3.1. The role of the state facing industrialization

This requirement is made ​​longer by the current development of the industry in xix th  century. Especially if the workers are at that time stationed in neighborhoods located generally on the outskirts of cities, they are nonetheless present; and the spectacle of poverty that is often their lot is offered to all eyes. Sociological surveys (as in France, that of Louis-René Villermé on textile workers [1840]) also alert public opinion. A feeling of solidarity spreads, combined with a certain fear: the working classes are also, by their very misery of the "dangerous classes" (in the words of the historian Louis Chevalier) that must prevent violence.

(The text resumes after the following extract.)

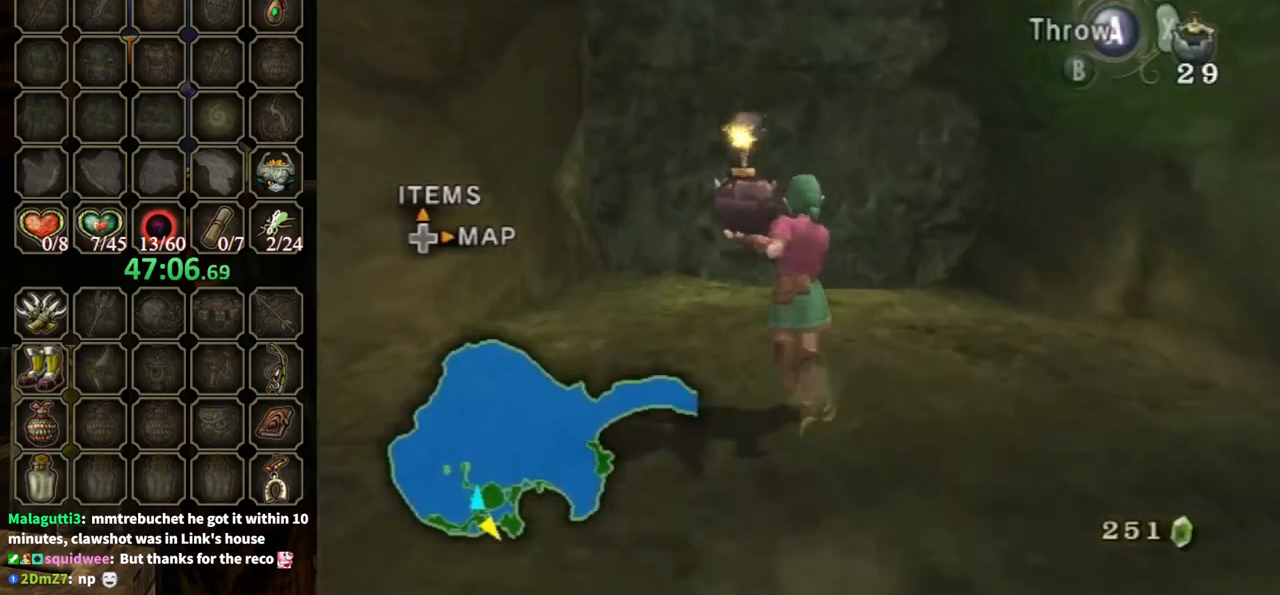
{"buttons": ["B"], "left_stick": "center", "right_stick": "center", "events": [[467, "left_stick", "center"], [500, "B", "down"]]}
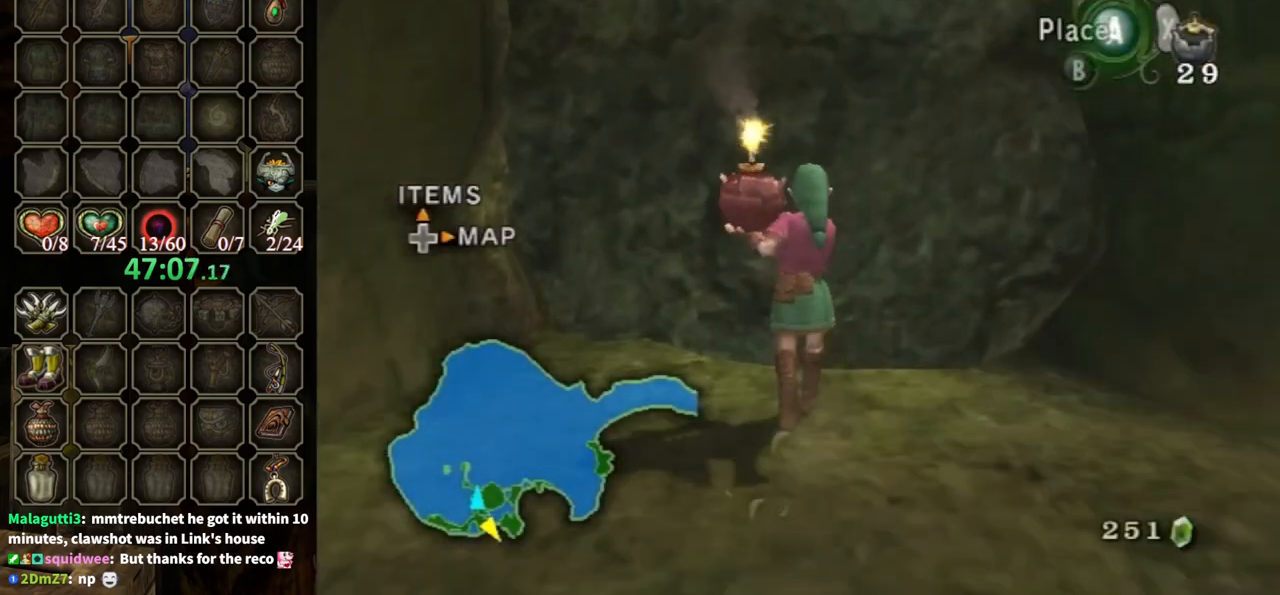
{"buttons": [], "left_stick": "center", "right_stick": "center", "events": [[67, "B", "up"], [367, "A", "down"], [400, "A", "up"]]}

There is yet another reason for the emergence of health problems in the public domain: the production requirements require contractors to ensure a certain standard of living labor. As we will be concerned to provide basic training to workers (in France, with the Jules Ferry laws on primary school), and we will care of the minimum needed to maintain health of the existence of employees - demanding that the unions.
The combination of political factors, the awakening of public opinion and economic imperatives led the government to implement a health policy that integrates the development of social protection. The State is only one with the means necessary to know all the problems and to implement solutions. In most countries, this new orientation is reflected in the establishment of specialized ministries. But it is the xx th  century, after the economic crisis of the 1930s - and even more after the Second World War - that health will enroll at the forefront of government concerns. The establishment of various forms of social assistance - which will allow the access to medical care for all categories of the population  - will strengthen the concept of the welfare state.
The modalities of state intervention vary by country. Four areas we can nevertheless distinguish: disease prevention, itself dependent upon the organization of research; the establishment of a network of health centers (hospitals, clinics); the accession of the population to routine care (which refers to the operation of Social Security).